What you need to do:
Copy out, from the entries below, each line holding the string "none".

Data excerpts:
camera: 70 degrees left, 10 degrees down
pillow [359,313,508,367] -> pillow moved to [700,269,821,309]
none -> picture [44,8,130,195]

--

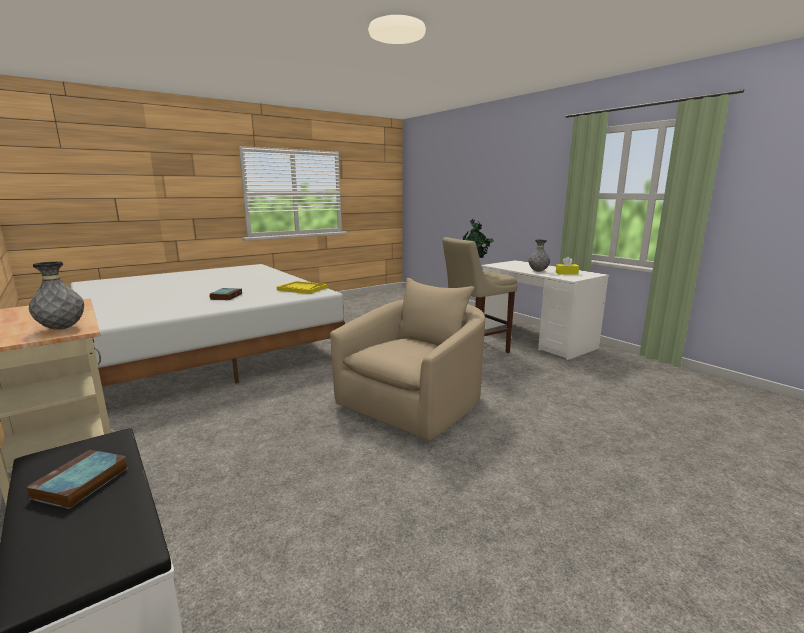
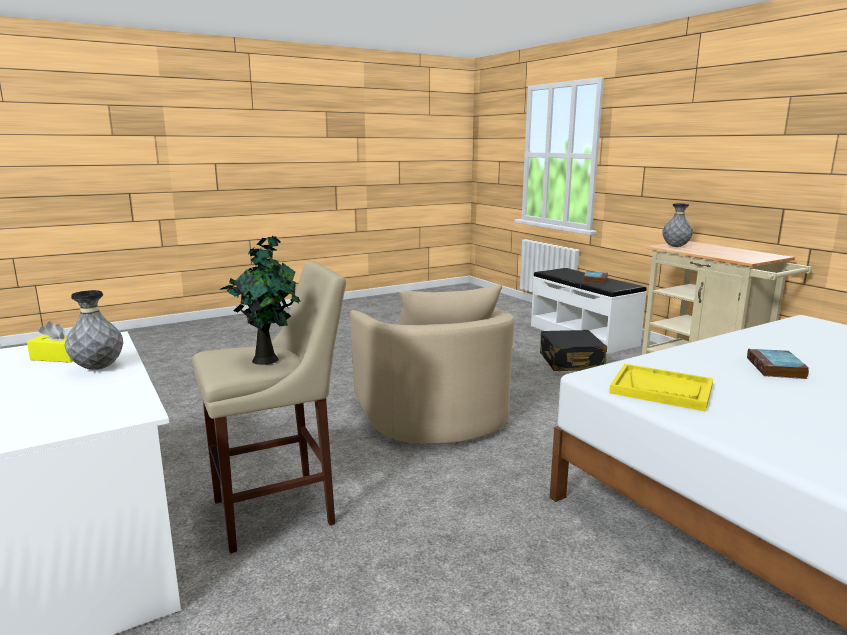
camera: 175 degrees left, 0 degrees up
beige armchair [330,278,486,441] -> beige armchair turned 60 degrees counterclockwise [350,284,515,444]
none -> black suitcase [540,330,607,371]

Answer box:
none -> picture [44,8,130,195]
none -> black suitcase [540,330,607,371]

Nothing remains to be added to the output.